From a bottom-up perspective, tracking metadata includes tracing the individual actions that took place on an attribute level. This would include tracing the lineage of a data field: for example, what sources, business rules, and validations went into a price used to value a specific position. Increasingly, firms need to document the data points that went into any decision. Clients, regulators, and auditors alike may dig into the background as to the value of individual data fields. Regulation such as MiFID II has imposed further requirements on documenting decision making around order execution.

The trend towards closer integration of data and analytics has further increased the need to document the properties of data sets. Advances in analytics have sped up automated decision making and assessment of information, increasing the risk of financial models and algorithms going off the rails if fed with inappropriate data without the ability to explain what happened as certain algorithms are black boxes.

Adopting a strategy of Data Quality Intelligence, i.e. tracking the data quality rules that acted on the data as well as their results will help both to continuously improve data operations as well as to shed light on whether a data set is fit for purpose in a specific context.

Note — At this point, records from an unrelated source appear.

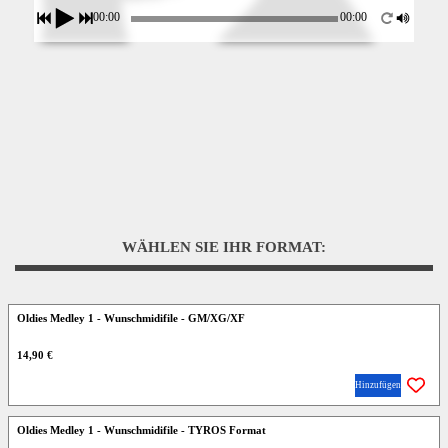
00:00
00:00
WÄHLEN SIE IHR FORMAT:
Oldies Medley 1 - Wunschmidifile - GM/XG/XF
14,90 €
Hinzufügen
Oldies Medley 1 - Wunschmidifile - TYROS Format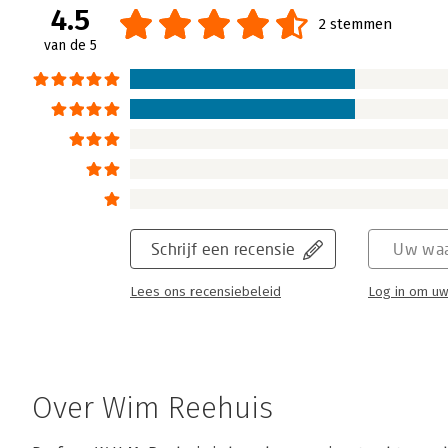
4.5
2 stemmen
van de 5
Schrijf een recensie
Uw waa
Lees ons recensiebeleid
Log in om uw
Over Wim Reehuis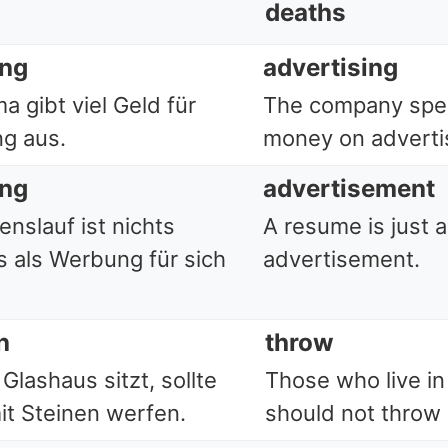
deaths
ng
advertising
ma gibt viel Geld für
The company spen
g aus.
money on adverti
ng
advertisement
enslauf ist nichts
A resume is just 
 als Werbung für sich
advertisement.
n
throw
Glashaus sitzt, sollte
Those who live in
it Steinen werfen.
should not throw 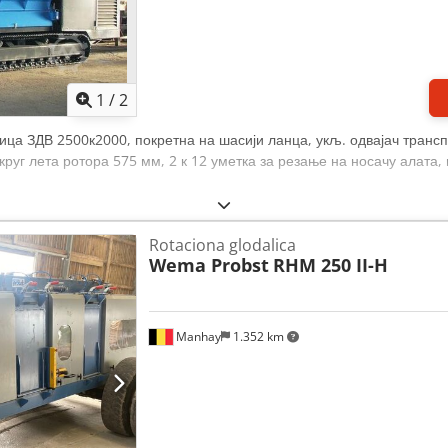
1
/
2
ица ЗДВ 2500к2000, покретна на шасији ланца, укљ. одвајач трансп
 круг лета ротора 575 мм, 2 к 12 уметка за резање на носачу алата
Rotaciona glodalica
Wema Probst
RHM 250 II-H
Manhay
1.352 km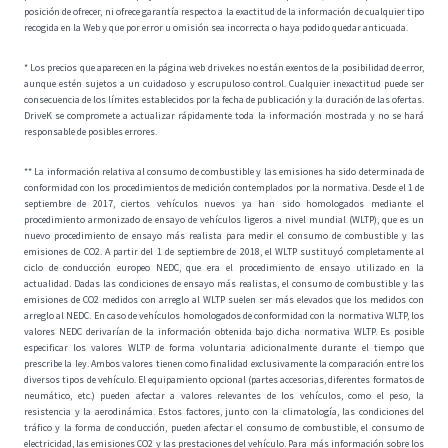
posición de ofrecer, ni ofrece garantía respecto a la exactitud de la información de cualquier tipo
recogida en la Web y que por error u omisión sea incorrecta o haya podido quedar anticuada.
* Los precios que aparecen en la página web drivek.es no están exentos de la posibilidad de error,
aunque estén sujetos a un cuidadoso y escrupuloso control. Cualquier inexactitud puede ser
consecuencia de los límites establecidos por la fecha de publicación y la duración de las ofertas.
DriveK se compromete a actualizar rápidamente toda la información mostrada y no se hará
responsable de posibles errores.
** La información relativa al consumo de combustible y las emisiones ha sido determinada de
conformidad con los procedimientos de medición contemplados por la normativa. Desde el 1 de
septiembre de 2017, ciertos vehículos nuevos ya han sido homologados mediante el
procedimiento armonizado de ensayo de vehículos ligeros a nivel mundial (WLTP), que es un
nuevo procedimiento de ensayo más realista para medir el consumo de combustible y las
emisiones de CO2. A partir del 1 de septiembre de 2018, el WLTP sustituyó completamente al
ciclo de conducción europeo NEDC, que era el procedimiento de ensayo utilizado en la
actualidad. Dadas las condiciones de ensayo más realistas, el consumo de combustible y las
emisiones de CO2 medidos con arreglo al WLTP suelen ser más elevados que los medidos con
arreglo al NEDC. En caso de vehículos homologados de conformidad con la normativa WLTP, los
valores NEDC derivarían de la información obtenida bajo dicha normativa WLTP. Es posible
especificar los valores WLTP de forma voluntaria adicionalmente durante el tiempo que
prescribe la ley. Ambos valores tienen como finalidad exclusivamente la comparación entre los
diversos tipos de vehículo. El equipamiento opcional (partes accesorias, diferentes formatos de
neumático, etc.) pueden afectar a valores relevantes de los vehículos, como el peso, la
resistencia y la aerodinámica. Estos factores, junto con la climatología, las condiciones del
tráfico y la forma de conducción, pueden afectar el consumo de combustible, el consumo de
electricidad, las emisiones CO2 y las prestaciones del vehículo. Para más información sobre los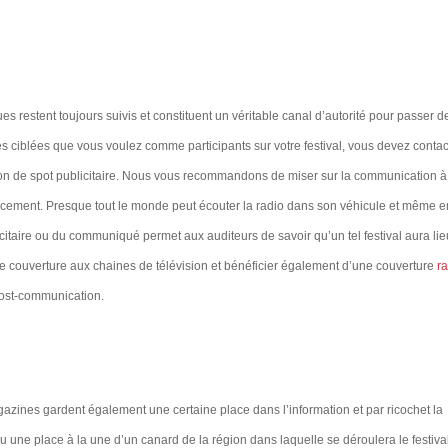
 restent toujours suivis et constituent un véritable canal d’autorité pour passer d
s ciblées que vous voulez comme participants sur votre festival, vous devez contac
fusion de spot publicitaire. Nous vous recommandons de miser sur la communication à
lacement. Presque tout le monde peut écouter la radio dans son véhicule et même e
icitaire ou du communiqué permet aux auditeurs de savoir qu’un tel festival aura lieu
e couverture aux chaines de télévision et bénéficier également d’une couverture
r
post-communication.
azines gardent également une certaine place dans l’information et par ricochet la
une place à la une d’un canard de la région dans laquelle se déroulera le festiva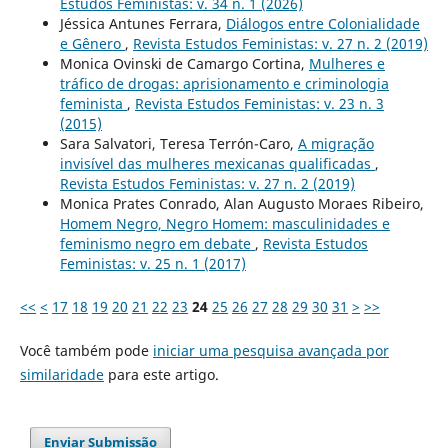
Estudos Feministas: v. 34 n. 1 (2026)
Jéssica Antunes Ferrara,
Diálogos entre Colonialidade
e Gênero
,
Revista Estudos Feministas: v. 27 n. 2 (2019)
Monica Ovinski de Camargo Cortina,
Mulheres e
tráfico de drogas: aprisionamento e criminologia
feminista
,
Revista Estudos Feministas: v. 23 n. 3
(2015)
Sara Salvatori, Teresa Terrón-Caro,
A migração
invisível das mulheres mexicanas qualificadas
,
Revista Estudos Feministas: v. 27 n. 2 (2019)
Monica Prates Conrado, Alan Augusto Moraes Ribeiro,
Homem Negro, Negro Homem: masculinidades e
feminismo negro em debate
,
Revista Estudos
Feministas: v. 25 n. 1 (2017)
<<
<
17
18
19
20
21
22
23
24
25
26
27
28
29
30
31
>
>>
Você também pode
iniciar uma pesquisa avançada por
similaridade
para este artigo.
Enviar Submissão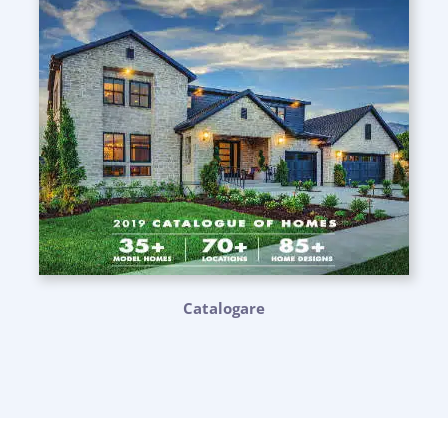
Catalogare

Tracking the impact of exceptions raised, i.e. whether they were false positives or led to manual intervention, helps to calibrate rules and optimize business logic. Furthermore, tracking the set of operations to derive data that a data set feeds into will help document its proper use cases.

Data quality has different aspects including timeliness, completeness, and accuracy, and different use cases can require different trade-offs. Tracking the rules, how they have changed over time as well as the changes to the actual data values are required to have a complete picture.

Alveo has recently launched its Ops360 solution which provides users with a complete overview of the pricing information, reference data and other data sets, its sourcing status, and any exceptions flagged by business rules. It also provides the configuration of different workflows to make sure data is properly used. Through our data lineage capabilities, we provide complete insight into the origin of any data field. A quick intro video can be found here.

Metadata matters. Tracking and easily exposing user permissions, quality rules, sources, and destinations as well as changes over time is increasingly part and parcel of core capabilities in data management.